Finding the Facts of Thanksgiving

Finding the Facts of Thanksgiving

What We Don’t Know About Thanksgiving

Thanksgiving as we know it is a holiday that is known to be started with a feast between the Plymouth colonists and the Wampanoag Native Americans. However, many people have an issue with the way Thanksgiving is portrayed. Many argue that Thanksgiving softens the context of the interaction between Native Americans and the colonists and hides the violent history between them.

According to an article from the New York Times, written by Maya Salem, school textbooks and animated television specials “not only misinformed a generation, but also enforced a slew of cringeworthy stereotypes” (Salem). In her discussion with James W. Lowen, a sociologist and author of Lies My Teacher Told Me: Everything Your American History Textbook Got Wrong, he explained how the idea of Thanksgiving is not exactly credible due to the fact that it was not established until 1863 and that “claiming it [the Pilgrims and Native Americans] was the “first Thanksgiving” isn’t quite right either as both Native American and European societies had been holding festivals to celebrate successful harvests for centuries” (Lowen). 

Many historians also argue that there is no evidence that the Native Americans were invited. Kate Sheehan, a spokeswoman for the Plymouth Plantation, explains that “The English-written record does not mention an invitation, and Wampanoag oral tradition does not seem to reach back to this event” (Sheehan). However, there is a possibility that the leader of the Wampanoags was with the colonists for diplomatic purposes. With this in mind, the interaction between the Native Americans and Pilgrims is still unclear. 

The biggest confusion with the tale of Thanksgiving is the role of Squanto. The Squanto we know of served as a translator and diplomat between the Native Americans and the Pilgrims. According to the History Channel, Squanto’s childhood in and out of slavery with Europeans helped him learn English, which he used to communicate with the Pilgrims. However, his story does make him out to be the trustworthy friendly diplomat he was described as. He took advantage of his ability of dual communication to gain power with both the colonists and the Native Americans by overexaggerating his influence with both sides.

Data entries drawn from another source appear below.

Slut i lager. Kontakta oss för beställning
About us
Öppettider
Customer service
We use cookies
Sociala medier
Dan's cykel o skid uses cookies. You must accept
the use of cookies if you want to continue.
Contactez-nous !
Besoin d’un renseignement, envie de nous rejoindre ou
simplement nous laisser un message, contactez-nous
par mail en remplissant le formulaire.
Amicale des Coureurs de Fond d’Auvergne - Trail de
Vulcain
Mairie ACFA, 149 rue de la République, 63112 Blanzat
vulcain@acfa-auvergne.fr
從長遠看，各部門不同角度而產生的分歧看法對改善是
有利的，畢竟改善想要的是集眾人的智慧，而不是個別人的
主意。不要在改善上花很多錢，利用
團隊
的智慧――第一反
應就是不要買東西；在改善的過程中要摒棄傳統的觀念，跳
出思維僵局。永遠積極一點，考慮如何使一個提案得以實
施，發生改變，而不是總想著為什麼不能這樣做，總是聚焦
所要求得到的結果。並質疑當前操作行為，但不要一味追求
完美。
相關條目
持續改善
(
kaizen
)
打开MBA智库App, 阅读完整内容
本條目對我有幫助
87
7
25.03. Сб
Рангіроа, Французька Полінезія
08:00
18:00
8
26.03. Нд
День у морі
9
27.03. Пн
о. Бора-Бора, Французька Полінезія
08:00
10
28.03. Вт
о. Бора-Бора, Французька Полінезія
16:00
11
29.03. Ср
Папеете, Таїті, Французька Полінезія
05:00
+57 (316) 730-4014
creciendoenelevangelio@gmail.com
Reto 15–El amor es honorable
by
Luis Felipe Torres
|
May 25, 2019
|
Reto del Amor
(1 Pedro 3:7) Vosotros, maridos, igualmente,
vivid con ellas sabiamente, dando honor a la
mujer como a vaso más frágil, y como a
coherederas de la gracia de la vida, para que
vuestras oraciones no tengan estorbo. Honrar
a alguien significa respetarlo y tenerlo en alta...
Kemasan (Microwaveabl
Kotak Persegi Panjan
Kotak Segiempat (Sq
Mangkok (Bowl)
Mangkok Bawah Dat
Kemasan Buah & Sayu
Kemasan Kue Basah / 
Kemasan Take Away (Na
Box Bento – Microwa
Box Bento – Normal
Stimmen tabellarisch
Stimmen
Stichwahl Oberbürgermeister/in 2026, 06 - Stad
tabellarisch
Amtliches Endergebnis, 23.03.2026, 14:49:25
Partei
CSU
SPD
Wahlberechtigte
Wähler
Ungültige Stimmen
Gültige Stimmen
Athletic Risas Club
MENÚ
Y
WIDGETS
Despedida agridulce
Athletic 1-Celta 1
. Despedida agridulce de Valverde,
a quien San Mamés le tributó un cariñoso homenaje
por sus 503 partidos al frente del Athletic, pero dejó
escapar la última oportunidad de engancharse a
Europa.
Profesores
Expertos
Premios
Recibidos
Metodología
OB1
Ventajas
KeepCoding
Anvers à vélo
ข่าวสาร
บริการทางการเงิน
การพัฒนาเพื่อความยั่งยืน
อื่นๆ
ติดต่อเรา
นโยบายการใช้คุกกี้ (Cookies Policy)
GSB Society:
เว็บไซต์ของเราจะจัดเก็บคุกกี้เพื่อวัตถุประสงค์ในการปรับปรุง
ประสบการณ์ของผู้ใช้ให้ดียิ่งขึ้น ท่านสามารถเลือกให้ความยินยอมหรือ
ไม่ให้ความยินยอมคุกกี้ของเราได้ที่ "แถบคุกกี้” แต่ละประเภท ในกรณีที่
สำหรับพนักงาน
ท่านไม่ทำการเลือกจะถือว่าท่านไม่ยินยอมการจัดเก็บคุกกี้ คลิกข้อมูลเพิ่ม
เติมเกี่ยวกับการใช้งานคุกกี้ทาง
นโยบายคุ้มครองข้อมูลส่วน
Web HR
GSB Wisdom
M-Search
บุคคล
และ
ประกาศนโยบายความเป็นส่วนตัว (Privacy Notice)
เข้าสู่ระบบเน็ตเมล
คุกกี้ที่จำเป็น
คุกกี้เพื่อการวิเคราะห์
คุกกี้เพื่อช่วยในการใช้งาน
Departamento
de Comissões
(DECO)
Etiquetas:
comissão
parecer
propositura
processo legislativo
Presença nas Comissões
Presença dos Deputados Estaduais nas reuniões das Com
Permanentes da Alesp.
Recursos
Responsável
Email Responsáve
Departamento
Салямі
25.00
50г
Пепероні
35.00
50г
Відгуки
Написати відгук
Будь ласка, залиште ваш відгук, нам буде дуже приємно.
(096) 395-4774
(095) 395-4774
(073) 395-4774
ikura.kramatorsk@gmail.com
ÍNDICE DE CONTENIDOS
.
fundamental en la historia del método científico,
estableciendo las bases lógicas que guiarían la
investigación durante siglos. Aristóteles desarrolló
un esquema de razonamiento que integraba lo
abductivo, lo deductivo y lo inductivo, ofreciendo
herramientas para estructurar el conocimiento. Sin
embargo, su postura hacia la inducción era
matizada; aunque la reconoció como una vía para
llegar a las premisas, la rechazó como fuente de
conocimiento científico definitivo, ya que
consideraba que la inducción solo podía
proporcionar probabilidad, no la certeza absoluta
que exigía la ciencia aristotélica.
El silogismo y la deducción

The History Channel concludes his story by stating that he tried to increase his power by turning the leader of the Pilgrims against the Wampanoags.

With all of these uncertainties about thanksgiving, many would ask “Why do we still celebrate Thanksgiving?” While this holiday has some shaky history, it still stands for being grateful for what we have. We can take time during Thanksgiving to give thanks to our friends and family and not associate it with the uncertain history of the holiday. Not to mention, everyone loves a holiday in which food is involved. Be sure to remind yourself what you are thankful for this holiday!